Hubungan Nilai Tukar Terhadap Dinamika Neraca Perdagangan: Kasus Industri Manufaktur Indonesia
SAUT TOGU VICTORY P, Diny Ghuzini, S.E., M.Ec., Ph.D.
2020 | Skripsi | S1 ILMU EKONOMIKebijakan Bank Indonesia untuk menetapkan rezim floating exchange rate dalam kurun waktu dua dekade terakhir menyebabkan adanya kecenderungan Rupiah untuk terus mengalami apresiasi. Kebijakan tersebut tentu saja berdampak pada keseimbangan neraca perdagangan Indonesia, terutama industri manufaktur sebagai mesin pertumbuhan ekonomi Indonesia. Penelitian ini berusaha untuk menguji fenomena J-curve dalam kasus perdagangan manufaktur Indonesia dengan dunia pada periode 2000M1-2019M12. Dengan mengadopsi model Autoregressive Distributed Lag (ARDL) dan Error Correction Term (ECM), penelitian ini tidak menemukan adanya fenomena J-curve dalam kasus perdagangan tersebut. Meskipun tidak menemukan hubungan jangka pendek yang signifikan, penelitian ini menemukan kesamaan pola J-curve dalam periode jangka panjang dimana adanya depresiasi akan mendorong perbaikan neraca perdagangan industri manufaktur Indonesia. Tingginya ketergantungan impor Indonesia terhadap bahan baku dan penolong untuk memenuhi kegiatan produksi dianggap menjadi kontributor utama dibalik tidak ditemukannya fenomena J-curve.
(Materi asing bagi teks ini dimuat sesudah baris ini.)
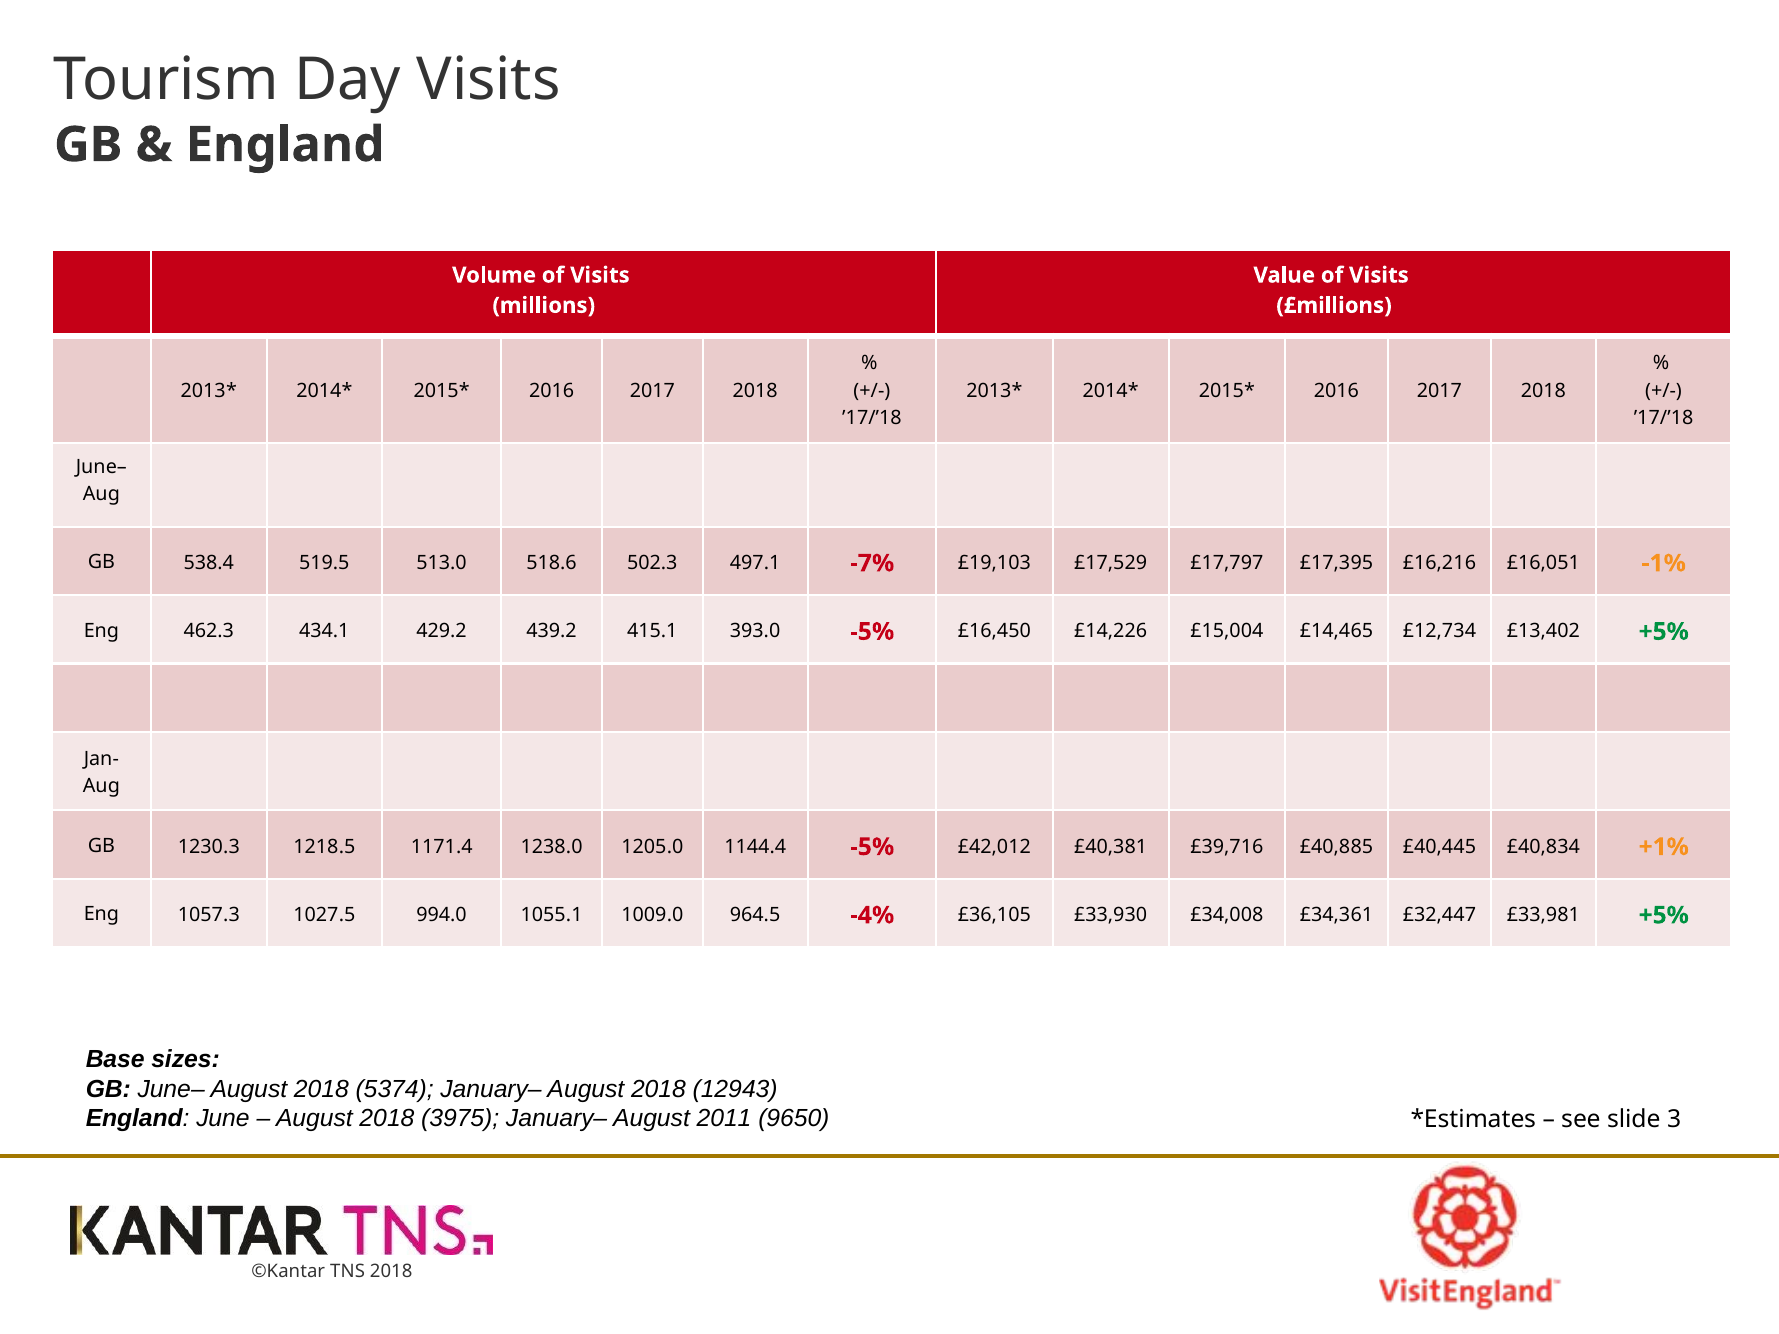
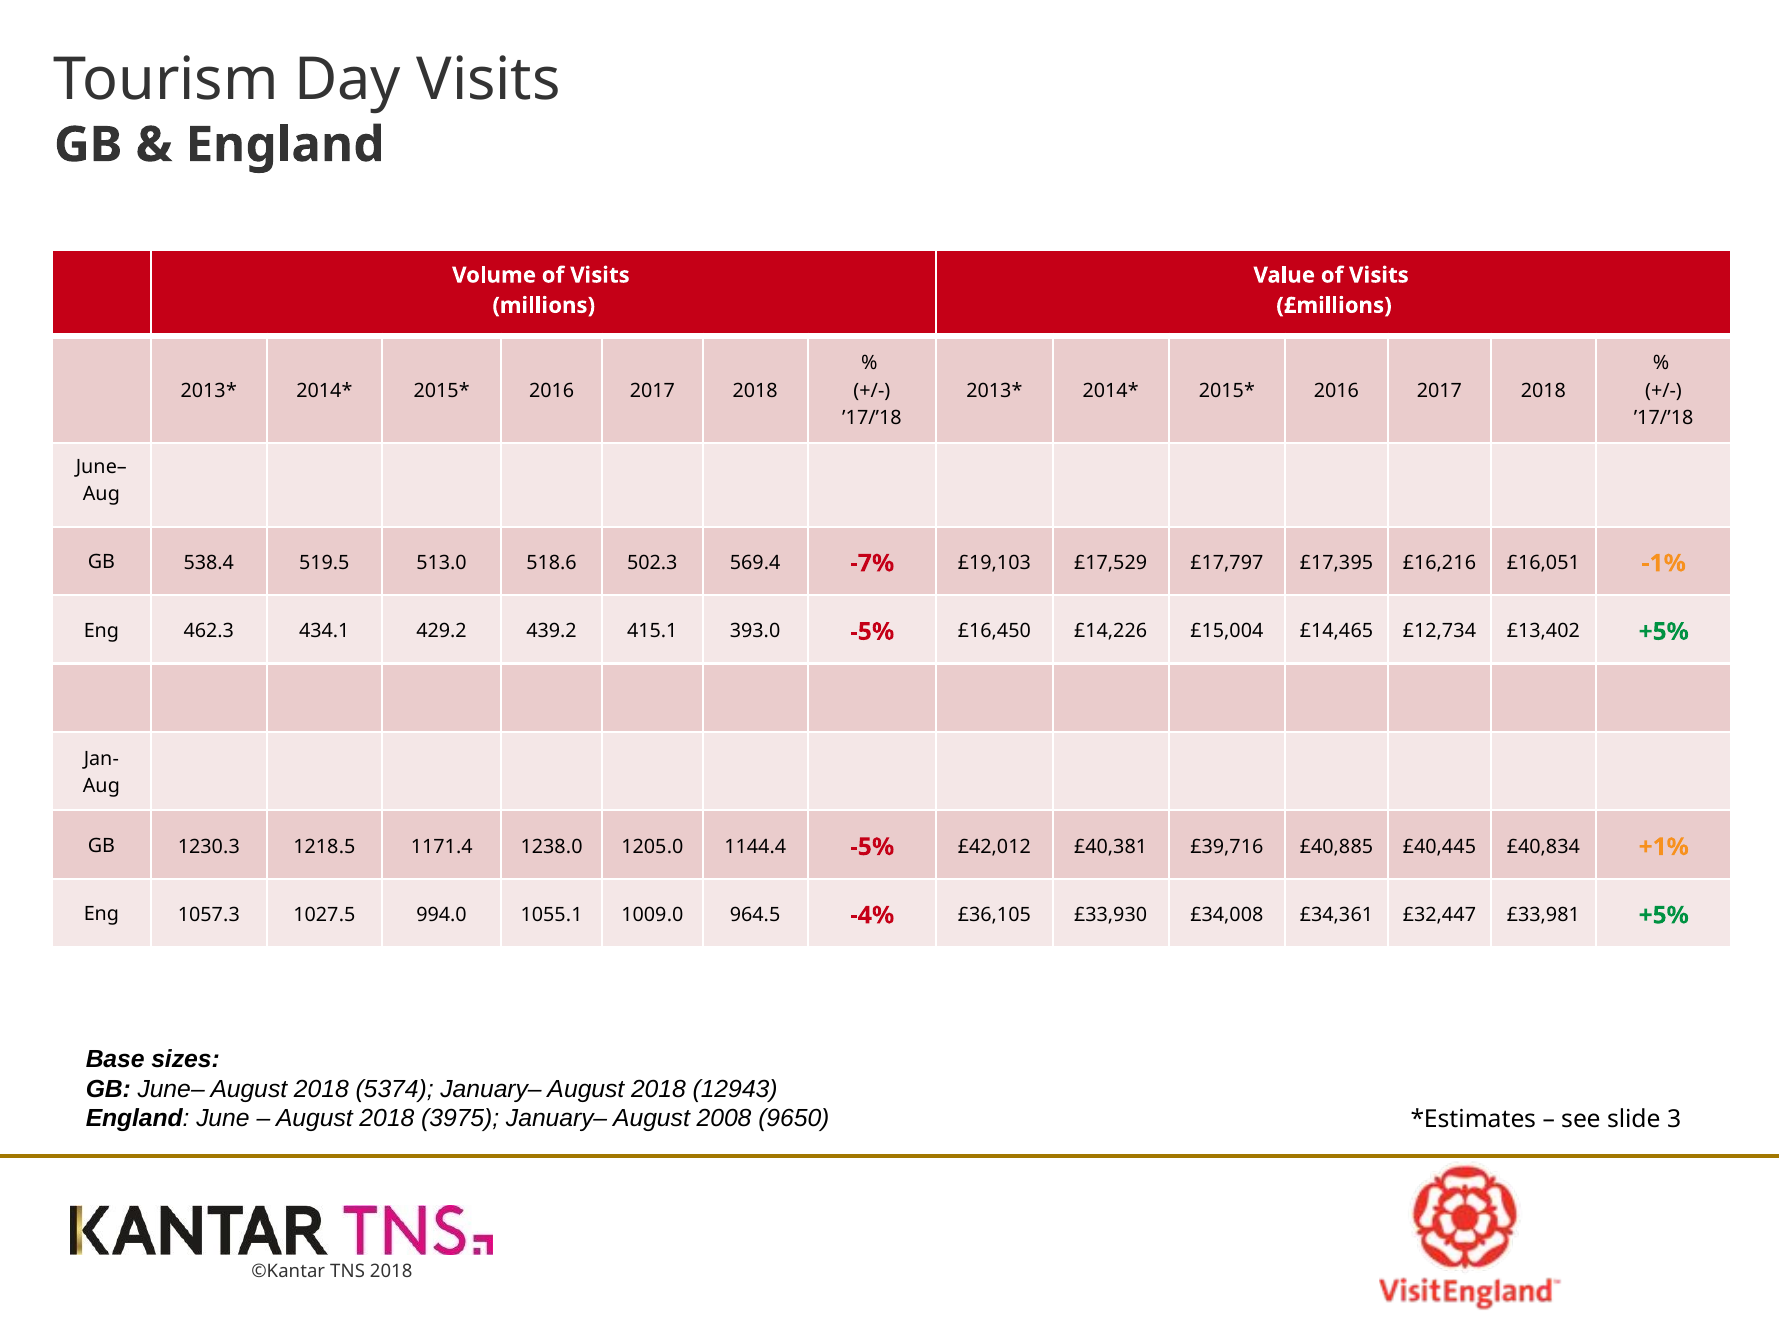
497.1: 497.1 -> 569.4
2011: 2011 -> 2008
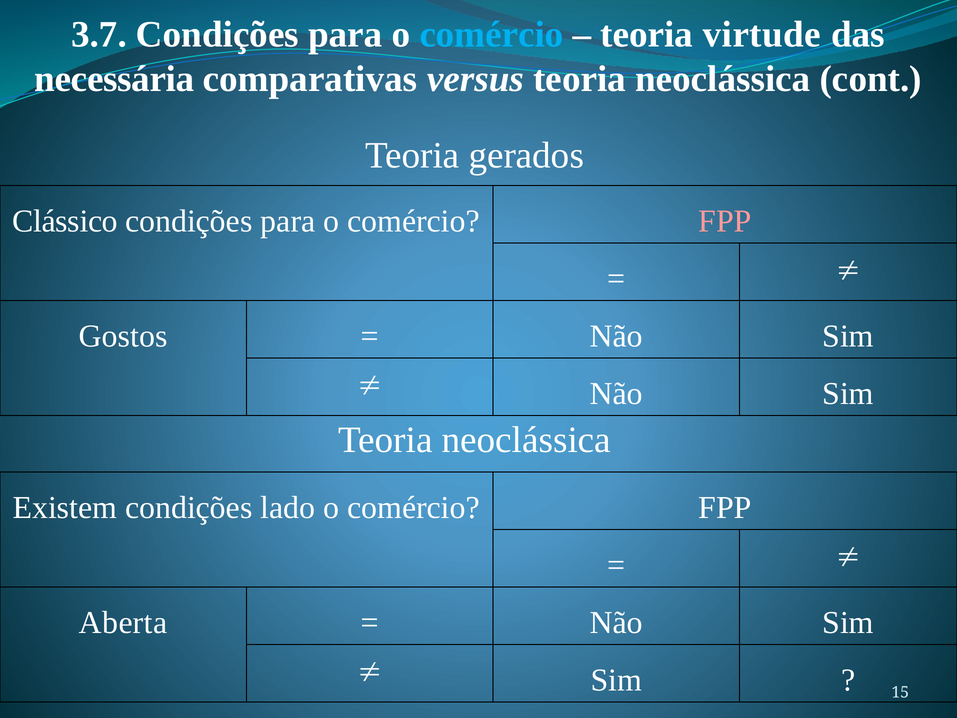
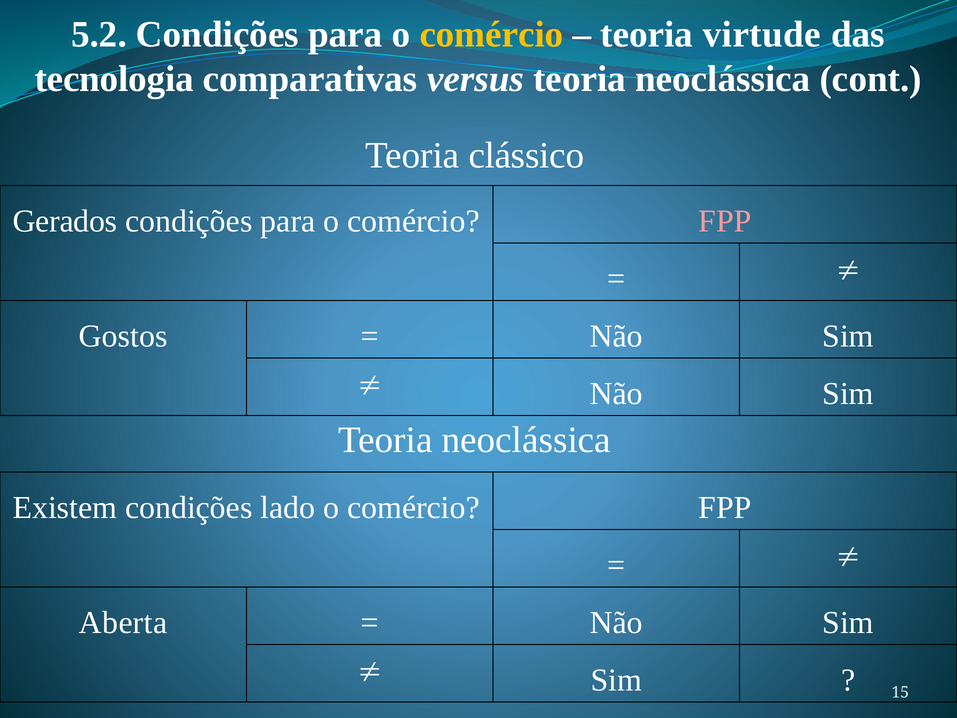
3.7: 3.7 -> 5.2
comércio at (491, 34) colour: light blue -> yellow
necessária: necessária -> tecnologia
gerados: gerados -> clássico
Clássico: Clássico -> Gerados
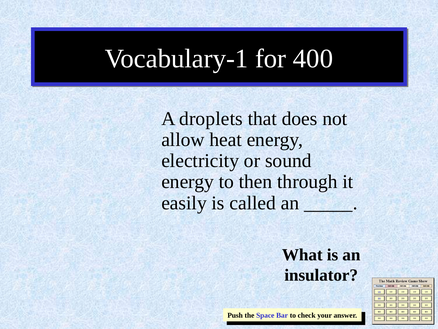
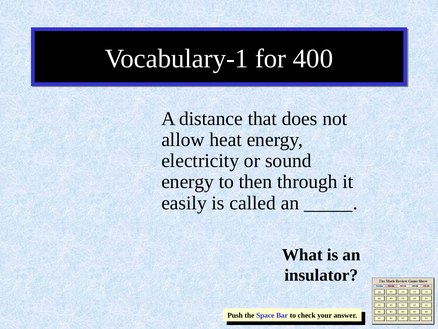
droplets: droplets -> distance
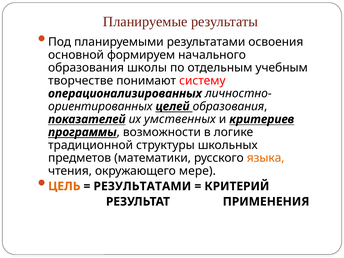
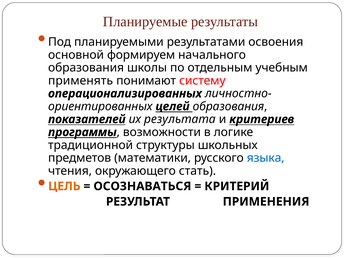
творчестве: творчестве -> применять
умственных: умственных -> результата
языка colour: orange -> blue
мере: мере -> стать
РЕЗУЛЬТАТАМИ at (142, 186): РЕЗУЛЬТАТАМИ -> ОСОЗНАВАТЬСЯ
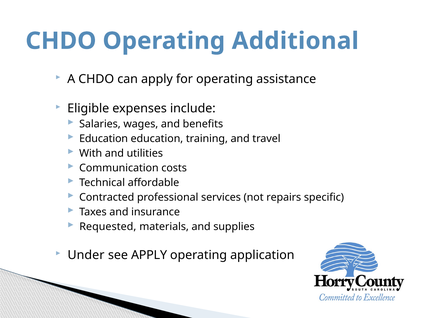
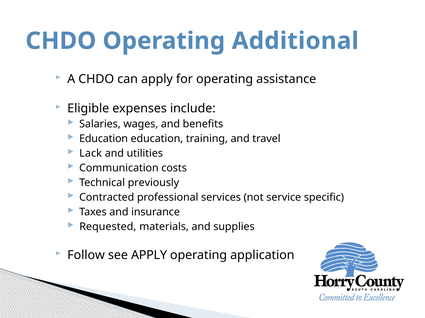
With: With -> Lack
affordable: affordable -> previously
repairs: repairs -> service
Under: Under -> Follow
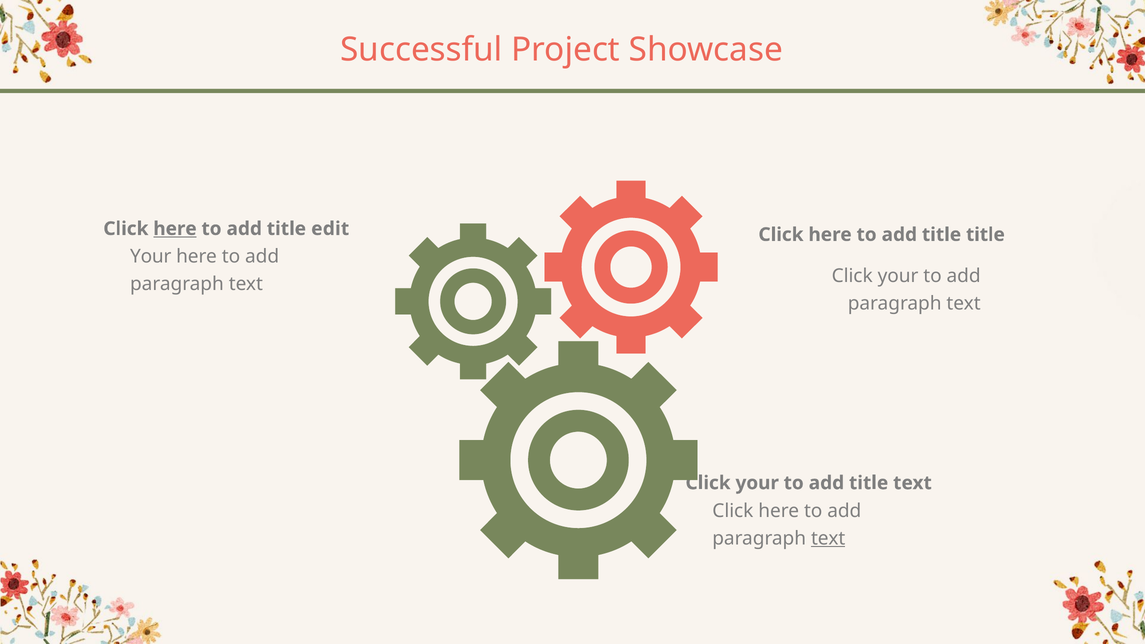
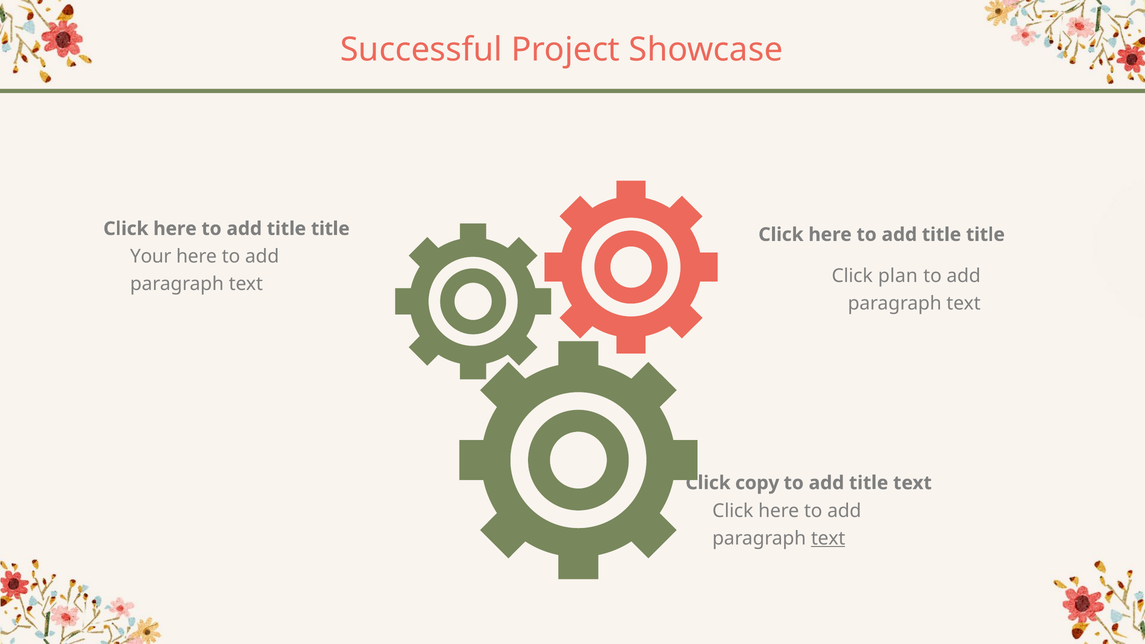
here at (175, 229) underline: present -> none
edit at (330, 229): edit -> title
your at (898, 276): your -> plan
your at (757, 483): your -> copy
Bank Indonesia's policy to implement the floating exchange rate regime in the last two decades induces the tendency of Rupiah to appreciate. The policy certainly has an impact on Indonesia's trade balance dynamic, mainly the manufacturing industry as an engine of Indonesia's economic growth. This study seeks an empirical evidence for the existence of J-curve phenomenon in the case of Indonesia's manufacturing industry span from 2000M1-2019M12. Employing the Autoregressive Distributed Lag (ARDL) and Error Correction Term (ECM) model, the empirical results fail to indicate the existence of J-curve phenomenon. Although the results did not find a significant short-term relationship, this study found a similarity in the J-curve pattern in a long-term period where depreciation would encourage improvements in the trade balance of Indonesia's manufacturing industry. The high dependence of Indonesian imports on raw and auxiliary materials to attain production activities is considered to be the main contributor behind the absence of the J-curve phenomenon.
Kata Kunci : J-curve, ARDL, ECM, depresiasi nilai tukar riil efektif, neraca perdagangan, industri manufaktur.